# Audio Websites ?



## OneViaVision (Apr 2, 2003)

Do you know any good websites for Audio enhancments to my ride ? I need some Boom!


----------



## Irons (Jul 10, 2002)

Are you looking for "how to.." or just purchase?

If purchasing, you may want to try Crutchfield. If I remeber they are a little pricey, but it's a good place to start and gather inforamtion @ the least.


----------



## psuLemon (Apr 23, 2003)

check out the audio section.. it will tell you stufff


----------



## Russia (Jul 24, 2003)

Dude, find what u want on crutchfield, then do a search for it on google, and there will be an epinions comparison in prices and you will find something for like twice as cheap for the same thing.

www.crutchfield.com


----------



## faithandfame (Jan 25, 2003)

ebay has the best prices on car audio equipment... the only problem is that some warranties will not be backed up due to the fact that the products are not being sold by an authorized dealer

do not ever buy anything from crutchfield... overpriced, but it is a good source for enough on items

i bought my Kenwood CD/MP3 player off of ebay for $160 but on Crutchfield it costs $250... definatly shop around for prices before you commit to buying something


----------



## Token Moron (Mar 28, 2003)

www.epinions.com is a good site once u collect info from crutchfield........epinions.com will tell u some comments on the items and will tell u some places online that are cheaper...all reputable online shops too


----------



## rbloedow (Nov 2, 2002)

Seriously, etronics.com is a AWESOME place to buy stuff from.
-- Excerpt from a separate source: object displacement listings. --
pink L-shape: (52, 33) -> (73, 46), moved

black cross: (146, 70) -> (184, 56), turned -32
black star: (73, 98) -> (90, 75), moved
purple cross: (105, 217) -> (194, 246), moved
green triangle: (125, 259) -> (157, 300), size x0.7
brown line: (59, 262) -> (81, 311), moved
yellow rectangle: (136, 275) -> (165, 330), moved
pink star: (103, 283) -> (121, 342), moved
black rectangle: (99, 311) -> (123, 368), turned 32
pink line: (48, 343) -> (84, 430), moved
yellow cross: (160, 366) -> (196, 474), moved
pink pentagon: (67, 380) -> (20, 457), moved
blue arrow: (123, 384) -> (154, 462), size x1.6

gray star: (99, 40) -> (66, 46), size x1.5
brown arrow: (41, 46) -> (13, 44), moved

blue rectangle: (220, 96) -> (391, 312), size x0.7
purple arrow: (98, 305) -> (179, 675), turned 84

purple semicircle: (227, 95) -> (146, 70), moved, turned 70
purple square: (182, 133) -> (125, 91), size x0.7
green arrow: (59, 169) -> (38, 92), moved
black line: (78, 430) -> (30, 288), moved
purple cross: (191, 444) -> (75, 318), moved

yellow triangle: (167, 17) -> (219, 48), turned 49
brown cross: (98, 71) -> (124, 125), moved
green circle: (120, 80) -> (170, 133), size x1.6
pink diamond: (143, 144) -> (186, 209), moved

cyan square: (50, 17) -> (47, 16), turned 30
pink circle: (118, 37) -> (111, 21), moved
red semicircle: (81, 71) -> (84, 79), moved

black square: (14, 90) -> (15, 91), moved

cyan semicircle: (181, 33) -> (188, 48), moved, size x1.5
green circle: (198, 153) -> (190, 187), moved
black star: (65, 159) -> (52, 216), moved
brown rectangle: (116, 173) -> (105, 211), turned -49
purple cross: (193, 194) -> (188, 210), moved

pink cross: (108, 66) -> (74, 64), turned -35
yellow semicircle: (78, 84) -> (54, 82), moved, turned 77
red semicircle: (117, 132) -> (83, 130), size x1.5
Their stuff is much cheaper than crutch-gimme all ya $$$$ FOOO!-field.


----------



## Token Moron (Mar 28, 2003)

www.ikesound.com doesnt have bad prices either


----------



## sr20dem0n (Mar 19, 2003)

ikesound is great


----------



## Playa123 (Jul 27, 2003)

Watch out when you buy on E-Bay. First do research THEN seatch for it on E-Bay, otherwise you'll get crap and will be scammed


----------



## OneViaVision (Apr 2, 2003)

thanks... will do


----------



## 89Sentra (Jul 2, 2002)

www.onlinecarstereo.com

ive got everything from there pretty much


----------



## Russia (Jul 24, 2003)

rbloedow said:


> *Seriously, etronics.com is a AWESOME place to buy stuff from. Their stuff is much cheaper than crutch-gimme all ya $$$$ FOOO!-field.  *


HELL NO! I ordered speakers from them 2 weeks ago at the same time I ordered speakers from another company, the once from the other company came a week later with no problems or hold ups. The speakers from electronics havent even been shipped yet and when I try to call them they put me on hold for an hour and then hang up on me. When I emailed support they told me that they are a separate company not even related to them and I need to go somewhere else, so Im getting dicked over with 250$ speakers as we speak, I cant reach them anywhere and its the worst service ever, none of my tracking or ID numbers work. Dont order from them, go somewhere more reliable and spend a few extra dollars to make sure u get the right stuff.


----------



## tkvtec (Apr 20, 2003)

Really? I ordered my subs from etronics and got it the next day, with regular shipping. Of course I live like 2 hours from their store and warehouse, but I had nothing but good experiences. My old roommate also ordered a ton of stuff from them with no problems. It's weird to hear that. Did you order it online? What did you get? Maybe it's not in stock right now. you should check all of the contact info on the website and try using different forms of contact. That's my only suggestion, I can't imagine they can get away with this. You pay credit card? If so than you should have no problem getting your product or your money back. I'd call and ask if what you ordered is in stock, as if you were about to place an order.


----------



## nomov8 (Dec 9, 2002)

THE LIST


----------



## Guest (Aug 4, 2003)

Crutchfield may be expensive but you really do get what you pay for. They have the best customer service of any store I've ever dealt with.


----------